This story is completely true, and we all have one. More to come…
“Two weeks in the desert will change a man,” Jeff muttered, his voice scoured by sun and heat. “Glistening lakes ever in the distance, shimmering silver on the horizon, filled with sweet, cool, life-giving water. They were lies. Lies! The Madness. The Heat. The Sand, woe, always the Sand! Chafing... chafing... chafing..."
The insane fire faded from his eyes and finally he slept like a dog (dreaming of chasing rabbits through endless fields of grass). Jeff had wandered into the Great British Desert not twenty minutes before. The desert, located in Mauritania, is really quite puny, and if the frequent thunderstorms aren’t enough to keep you away, then bear in mind that you can get a pretty nasty sunburn when it isn’t raining.
A shaft of light streamed through a porthole and pierced Jeff in the eyeball. He awoke, shackled to the bulwarks of a Spanish frigate heading for the South Seas. He heard sea chanteys. A skeleton was chained up beside him. And, dear lord, is that a parrot? Suddenly he realized this predicament was entirely too cliché. Breaking the chains, but leaving the bulwarks relatively unharmed, he battled his way to the main deck and dove into the sea, declaring, “I don’t know how to swim!”

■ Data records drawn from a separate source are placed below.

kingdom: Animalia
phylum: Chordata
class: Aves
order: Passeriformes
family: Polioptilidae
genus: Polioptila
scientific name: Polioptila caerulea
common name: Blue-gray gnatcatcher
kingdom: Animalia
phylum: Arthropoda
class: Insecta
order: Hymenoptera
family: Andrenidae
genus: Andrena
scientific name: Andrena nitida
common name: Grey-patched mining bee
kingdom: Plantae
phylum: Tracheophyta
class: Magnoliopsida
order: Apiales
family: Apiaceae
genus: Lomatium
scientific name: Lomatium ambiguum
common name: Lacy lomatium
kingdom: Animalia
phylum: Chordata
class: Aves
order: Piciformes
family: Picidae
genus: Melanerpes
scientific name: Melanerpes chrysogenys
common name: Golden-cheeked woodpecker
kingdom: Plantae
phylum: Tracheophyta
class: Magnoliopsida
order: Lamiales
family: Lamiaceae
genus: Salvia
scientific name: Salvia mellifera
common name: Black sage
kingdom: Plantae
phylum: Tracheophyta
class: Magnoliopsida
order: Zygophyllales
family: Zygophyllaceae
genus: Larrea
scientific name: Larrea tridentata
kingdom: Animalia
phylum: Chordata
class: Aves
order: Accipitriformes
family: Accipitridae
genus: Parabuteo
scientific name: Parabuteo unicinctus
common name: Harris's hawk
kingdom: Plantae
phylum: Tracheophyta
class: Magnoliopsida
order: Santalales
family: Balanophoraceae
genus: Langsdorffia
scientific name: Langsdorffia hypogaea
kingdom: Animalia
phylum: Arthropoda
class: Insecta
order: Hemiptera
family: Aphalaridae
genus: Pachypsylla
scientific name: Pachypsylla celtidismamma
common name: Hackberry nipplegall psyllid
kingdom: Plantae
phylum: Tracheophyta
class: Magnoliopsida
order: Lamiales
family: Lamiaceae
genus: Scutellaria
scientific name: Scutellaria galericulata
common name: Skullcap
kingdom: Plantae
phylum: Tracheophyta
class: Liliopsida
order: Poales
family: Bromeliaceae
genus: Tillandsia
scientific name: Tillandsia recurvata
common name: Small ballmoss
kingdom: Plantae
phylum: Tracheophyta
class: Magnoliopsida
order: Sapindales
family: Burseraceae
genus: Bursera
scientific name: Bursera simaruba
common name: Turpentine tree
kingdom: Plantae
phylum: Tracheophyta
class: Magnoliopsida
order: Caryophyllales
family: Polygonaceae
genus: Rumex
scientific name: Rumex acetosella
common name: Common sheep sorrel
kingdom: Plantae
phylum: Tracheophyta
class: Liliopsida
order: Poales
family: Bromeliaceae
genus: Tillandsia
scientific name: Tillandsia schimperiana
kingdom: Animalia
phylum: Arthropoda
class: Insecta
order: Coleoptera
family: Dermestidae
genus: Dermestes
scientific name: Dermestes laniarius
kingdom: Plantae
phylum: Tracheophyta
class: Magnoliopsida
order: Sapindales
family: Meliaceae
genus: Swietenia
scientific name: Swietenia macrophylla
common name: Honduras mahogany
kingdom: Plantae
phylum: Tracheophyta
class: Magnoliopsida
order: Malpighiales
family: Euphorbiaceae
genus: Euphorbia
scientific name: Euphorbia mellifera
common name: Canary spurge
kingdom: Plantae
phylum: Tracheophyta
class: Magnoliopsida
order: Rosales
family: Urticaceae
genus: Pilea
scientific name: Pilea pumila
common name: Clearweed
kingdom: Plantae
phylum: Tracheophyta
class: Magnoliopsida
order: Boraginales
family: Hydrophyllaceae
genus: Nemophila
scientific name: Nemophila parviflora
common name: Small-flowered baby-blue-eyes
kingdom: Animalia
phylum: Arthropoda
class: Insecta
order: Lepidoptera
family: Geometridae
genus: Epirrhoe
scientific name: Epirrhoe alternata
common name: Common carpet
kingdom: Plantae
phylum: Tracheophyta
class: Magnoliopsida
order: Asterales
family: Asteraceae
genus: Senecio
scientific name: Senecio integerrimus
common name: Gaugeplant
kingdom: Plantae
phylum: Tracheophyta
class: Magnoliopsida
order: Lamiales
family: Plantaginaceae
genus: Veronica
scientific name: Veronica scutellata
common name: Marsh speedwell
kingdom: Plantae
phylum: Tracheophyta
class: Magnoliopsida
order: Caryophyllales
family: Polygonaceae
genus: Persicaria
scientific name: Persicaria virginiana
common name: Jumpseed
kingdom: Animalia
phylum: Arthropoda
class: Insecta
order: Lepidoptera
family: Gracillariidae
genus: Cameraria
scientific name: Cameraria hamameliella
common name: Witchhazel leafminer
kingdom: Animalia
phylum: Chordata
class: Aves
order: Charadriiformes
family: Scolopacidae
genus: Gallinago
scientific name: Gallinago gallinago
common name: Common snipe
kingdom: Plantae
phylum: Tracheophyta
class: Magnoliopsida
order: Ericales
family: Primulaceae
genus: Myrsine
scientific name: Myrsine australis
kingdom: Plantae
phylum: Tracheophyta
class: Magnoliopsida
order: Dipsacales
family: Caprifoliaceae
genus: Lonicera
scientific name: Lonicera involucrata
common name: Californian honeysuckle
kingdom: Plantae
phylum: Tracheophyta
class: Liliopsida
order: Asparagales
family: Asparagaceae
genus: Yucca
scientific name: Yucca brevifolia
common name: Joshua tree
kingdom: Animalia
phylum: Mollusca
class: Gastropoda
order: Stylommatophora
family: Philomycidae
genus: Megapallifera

It wasn’t long before he was thrown up on the barnacled shores of a giant’s armpit. Palm trees grew from a thick, sweaty mat of hair and Birds of Paradise nested there. For days he roamed savannahs and glens, for grass had grown where skin should be. And, in a moment of complete cosmic psychosis, the giant exploded, and Jeff was launched high into the air.
In many ways, Jeff’s life is best described as a series of massive explosions…
The mystery of how the tentacular violin came into being is… a mystery. All anyone knows, and that includes Jeff, is that one day he arrived at band practice, opened his case, and gasped (For over an hour. One long inhalation, causing a massive low pressure system that still lingers somewhere over the Atlantic). The old violin had been replaced with one carved from the tentacular hook of a giant squid. With reverence that even the Pope would find awe-inspiring, Jeff’s trembling hand reached out and grasped the object. He took the bow and slowly drew it across the glimmering calcium filaments that stretched across the instrument. The violin was silent. Then, imperceptively, a tremulous note sang out. A primal scream escaped Jeff’s lips. His left brain fled, and his right brain left, leaving him in the middle with nothing but the most celestial instrument he had ever seen.
Thankfully, Jeff managed to piece together the semblance of a mind. Practice continued as usual. And, though the spectacular tentacular violin has yet to define its true origins, no one in their right mind, or their left, dared question where Jeff got it.
And thusly went going just so did the story go, and so it is today.